▶ [THE EXERCISE]: Rewrite the lines below as a JSON list of strings, with each line as one string. Leave out blank lines.
··· DATA SHOWN
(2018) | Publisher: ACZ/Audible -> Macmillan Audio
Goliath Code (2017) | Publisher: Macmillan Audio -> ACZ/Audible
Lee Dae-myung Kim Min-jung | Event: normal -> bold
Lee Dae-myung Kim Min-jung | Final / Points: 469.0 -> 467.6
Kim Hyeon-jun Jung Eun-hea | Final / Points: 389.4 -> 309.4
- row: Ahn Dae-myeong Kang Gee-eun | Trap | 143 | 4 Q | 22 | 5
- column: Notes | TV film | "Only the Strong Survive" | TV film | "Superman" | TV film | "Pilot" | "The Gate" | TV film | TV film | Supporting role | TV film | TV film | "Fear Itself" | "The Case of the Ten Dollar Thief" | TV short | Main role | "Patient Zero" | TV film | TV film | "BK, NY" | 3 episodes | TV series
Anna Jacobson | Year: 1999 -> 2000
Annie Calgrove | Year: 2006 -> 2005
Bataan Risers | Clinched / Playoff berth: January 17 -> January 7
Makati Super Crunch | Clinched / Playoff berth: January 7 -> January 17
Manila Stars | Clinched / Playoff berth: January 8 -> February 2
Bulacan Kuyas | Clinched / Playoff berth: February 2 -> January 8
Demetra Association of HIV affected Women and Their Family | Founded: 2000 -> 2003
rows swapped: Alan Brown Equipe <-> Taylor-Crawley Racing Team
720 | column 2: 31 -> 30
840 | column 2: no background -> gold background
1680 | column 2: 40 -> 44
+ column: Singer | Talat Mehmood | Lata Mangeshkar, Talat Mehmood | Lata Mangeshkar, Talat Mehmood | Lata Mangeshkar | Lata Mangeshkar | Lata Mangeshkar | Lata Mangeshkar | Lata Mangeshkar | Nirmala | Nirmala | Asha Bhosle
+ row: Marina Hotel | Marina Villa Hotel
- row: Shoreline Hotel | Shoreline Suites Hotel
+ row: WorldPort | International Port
······
▶ [RESULT OF THIS TASK]:
[
  "(2018) | Publisher: ACZ/Audible -> Macmillan Audio",
  "Goliath Code (2017) | Publisher: Macmillan Audio -> ACZ/Audible",
  "Lee Dae-myung Kim Min-jung | Event: normal -> bold",
  "Lee Dae-myung Kim Min-jung | Final / Points: 469.0 -> 467.6",
  "Kim Hyeon-jun Jung Eun-hea | Final / Points: 389.4 -> 309.4",
  "- row: Ahn Dae-myeong Kang Gee-eun | Trap | 143 | 4 Q | 22 | 5",
  "- column: Notes | TV film | \"Only the Strong Survive\" | TV film | \"Superman\" | TV film | \"Pilot\" | \"The Gate\" | TV film | TV film | Supporting role | TV film | TV film | \"Fear Itself\" | \"The Case of the Ten Dollar Thief\" | TV short | Main role | \"Patient Zero\" | TV film | TV film | \"BK, NY\" | 3 episodes | TV series",
  "Anna Jacobson | Year: 1999 -> 2000",
  "Annie Calgrove | Year: 2006 -> 2005",
  "Bataan Risers | Clinched / Playoff berth: January 17 -> January 7",
  "Makati Super Crunch | Clinched / Playoff berth: January 7 -> January 17",
  "Manila Stars | Clinched / Playoff berth: January 8 -> February 2",
  "Bulacan Kuyas | Clinched / Playoff berth: February 2 -> January 8",
  "Demetra Association of HIV affected Women and Their Family | Founded: 2000 -> 2003",
  "rows swapped: Alan Brown Equipe <-> Taylor-Crawley Racing Team",
  "720 | column 2: 31 -> 30",
  "840 | column 2: no background -> gold background",
  "1680 | column 2: 40 -> 44",
  "+ column: Singer | Talat Mehmood | Lata Mangeshkar, Talat Mehmood | Lata Mangeshkar, Talat Mehmood | Lata Mangeshkar | Lata Mangeshkar | Lata Mangeshkar | Lata Mangeshkar | Lata Mangeshkar | Nirmala | Nirmala | Asha Bhosle",
  "+ row: Marina Hotel | Marina Villa Hotel",
  "- row: Shoreline Hotel | Shoreline Suites Hotel",
  "+ row: WorldPort | International Port"
]